RECORDS TO USE —
----------
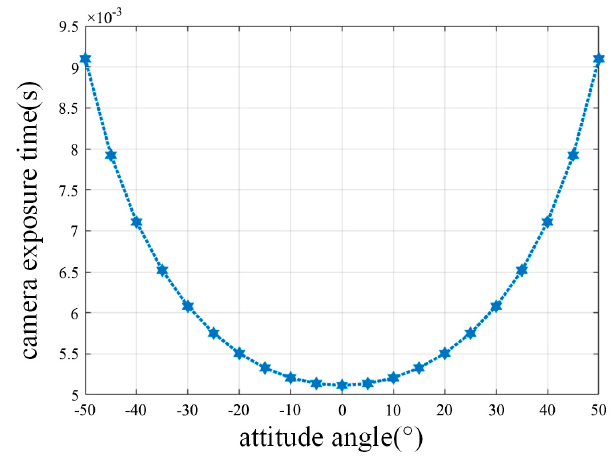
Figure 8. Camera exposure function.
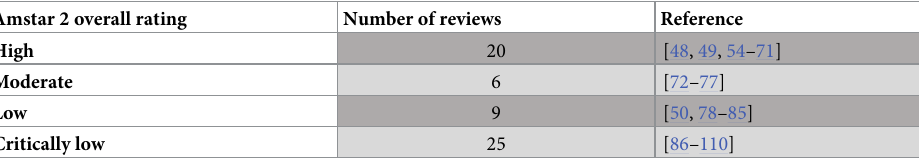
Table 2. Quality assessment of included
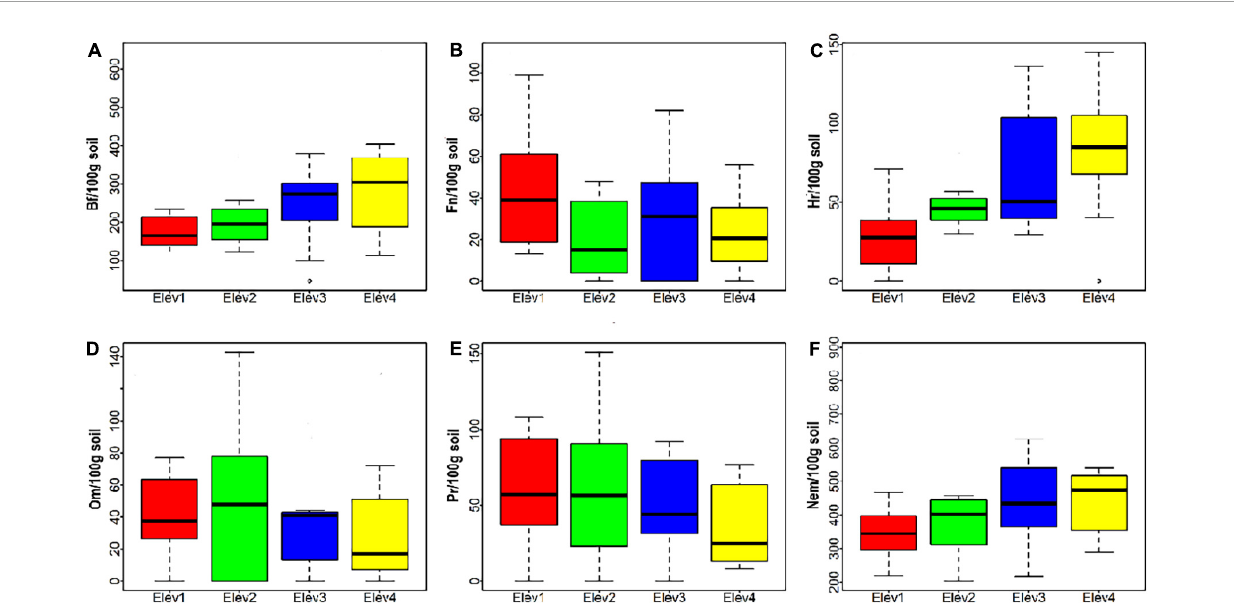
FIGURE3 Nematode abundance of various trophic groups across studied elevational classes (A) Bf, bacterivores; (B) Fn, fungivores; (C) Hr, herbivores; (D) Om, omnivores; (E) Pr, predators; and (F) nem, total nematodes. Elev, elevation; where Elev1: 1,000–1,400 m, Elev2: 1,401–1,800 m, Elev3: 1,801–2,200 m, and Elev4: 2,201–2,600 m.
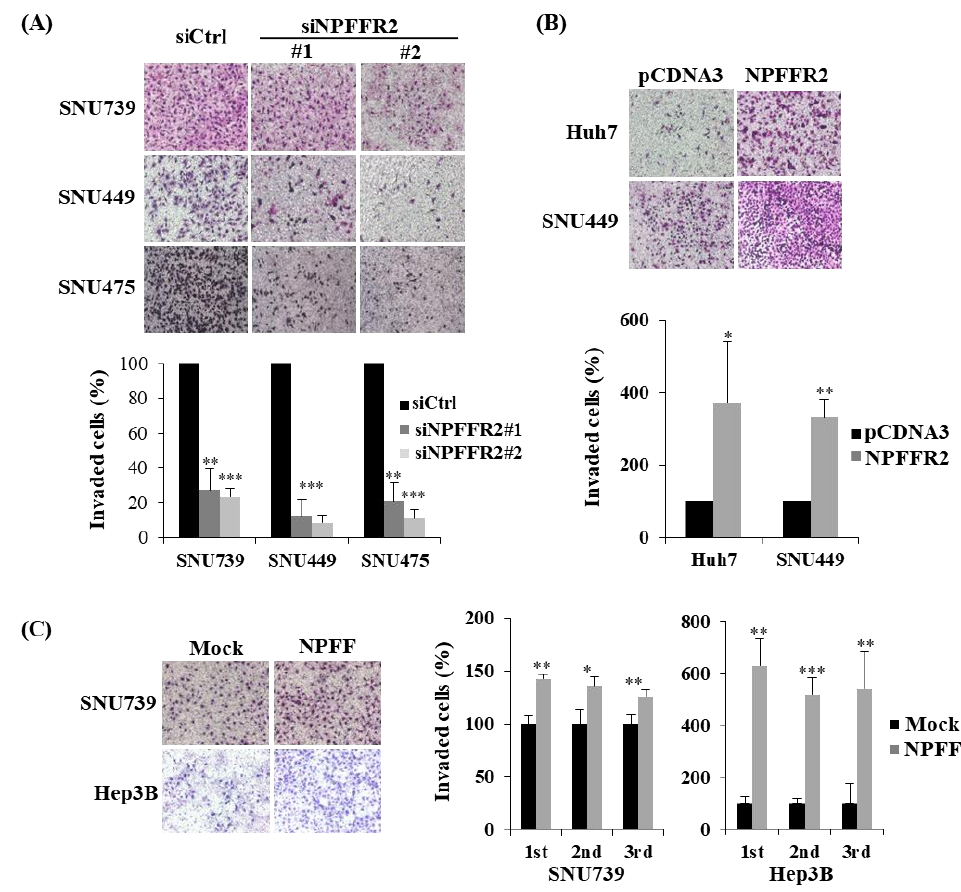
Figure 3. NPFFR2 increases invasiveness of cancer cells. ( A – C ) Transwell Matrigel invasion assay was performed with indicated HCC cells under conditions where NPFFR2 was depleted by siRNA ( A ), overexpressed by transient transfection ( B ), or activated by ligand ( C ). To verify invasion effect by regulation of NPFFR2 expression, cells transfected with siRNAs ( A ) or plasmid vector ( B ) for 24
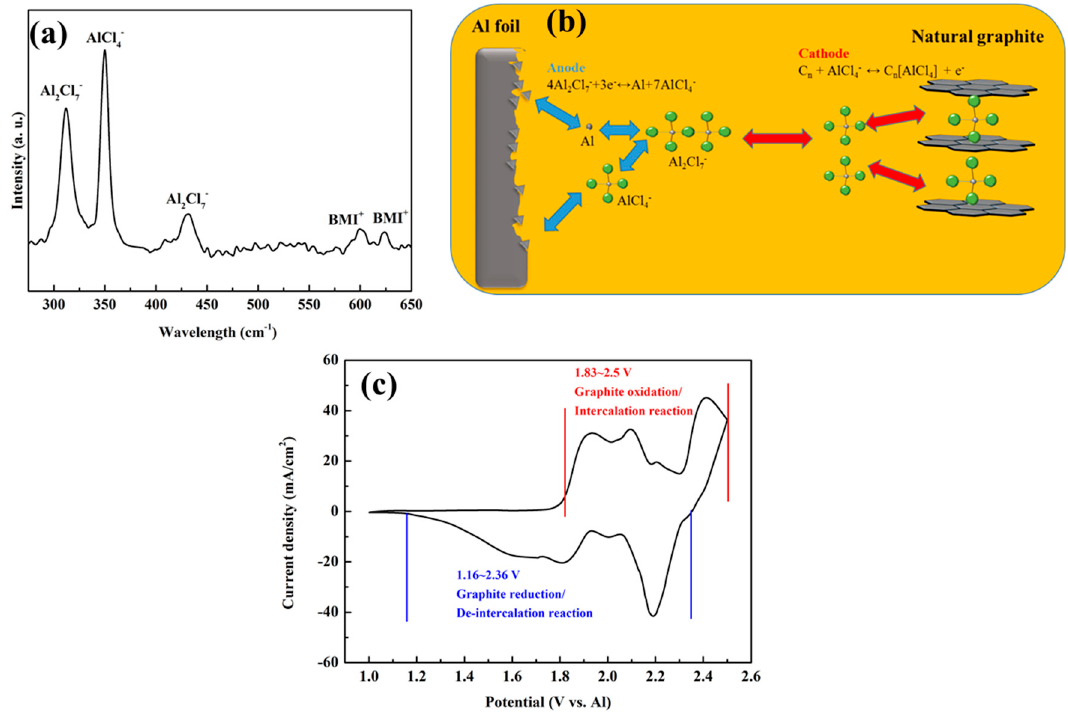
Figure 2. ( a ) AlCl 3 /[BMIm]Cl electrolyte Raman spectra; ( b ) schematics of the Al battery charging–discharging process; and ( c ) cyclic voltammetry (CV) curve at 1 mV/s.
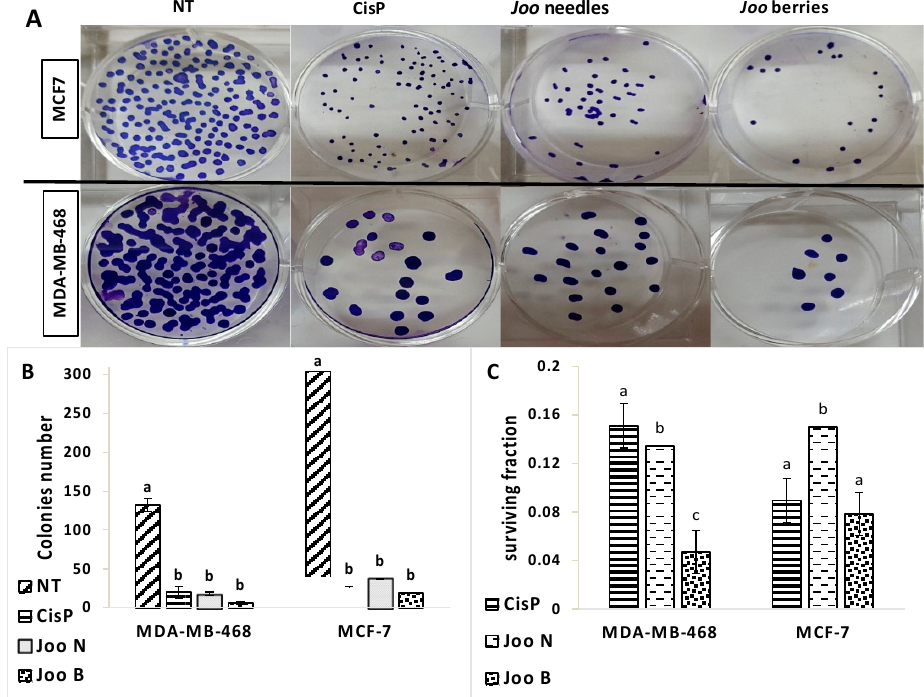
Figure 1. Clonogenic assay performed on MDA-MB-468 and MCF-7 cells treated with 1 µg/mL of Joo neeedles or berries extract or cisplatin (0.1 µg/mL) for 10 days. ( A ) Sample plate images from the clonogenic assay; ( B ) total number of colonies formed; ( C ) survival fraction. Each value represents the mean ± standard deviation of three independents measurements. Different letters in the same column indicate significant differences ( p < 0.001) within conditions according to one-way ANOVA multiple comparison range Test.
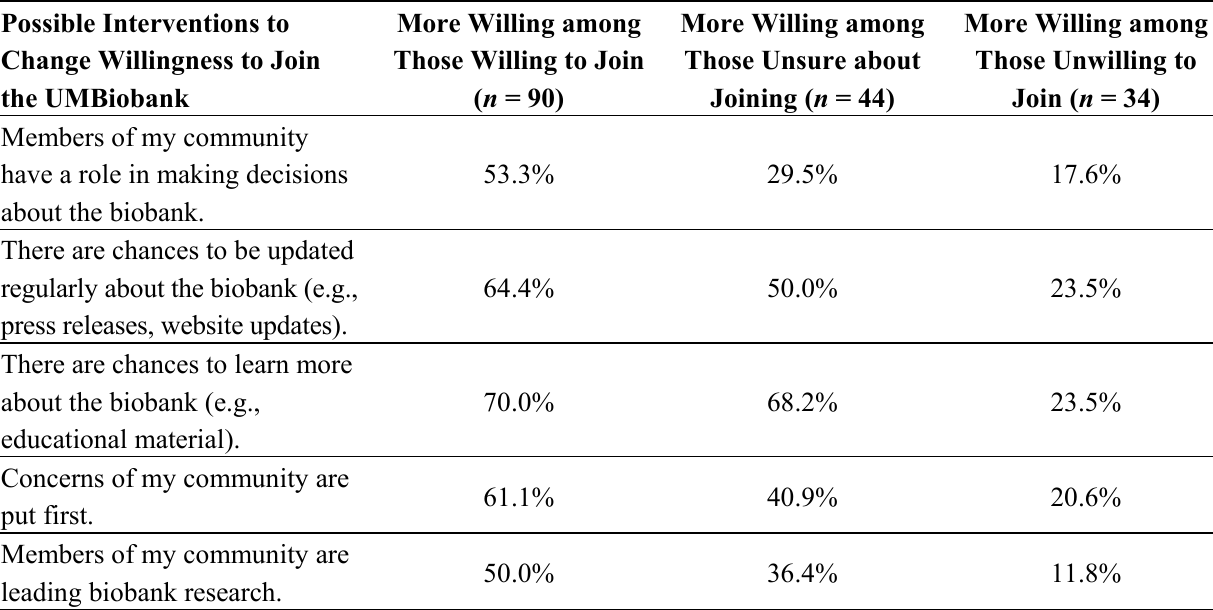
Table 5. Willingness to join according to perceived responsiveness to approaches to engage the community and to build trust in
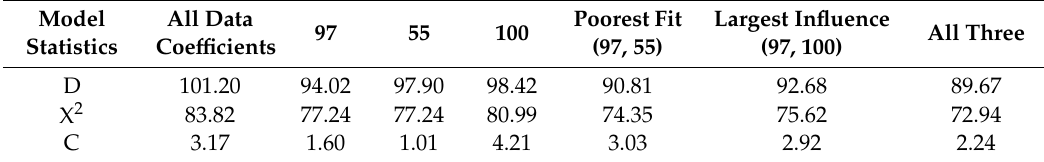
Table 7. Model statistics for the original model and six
----------
TASK DESCRIPTION — When pictures appear in the records above, leave them out and reproduce exactly each line from the first through the line containing "FIGURE3 Nematode abundance", both included.

SOLVED PROBLEM —
Figure 8. Camera exposure function.
Table 2. Quality assessment of included
FIGURE3 Nematode abundance of various trophic groups across studied elevational classes (A) Bf, bacterivores; (B) Fn, fungivores; (C) Hr, herbivores; (D) Om, omnivores; (E) Pr, predators; and (F) nem, total nematodes. Elev, elevation; where Elev1: 1,000–1,400 m, Elev2: 1,401–1,800 m, Elev3: 1,801–2,200 m, and Elev4: 2,201–2,600 m.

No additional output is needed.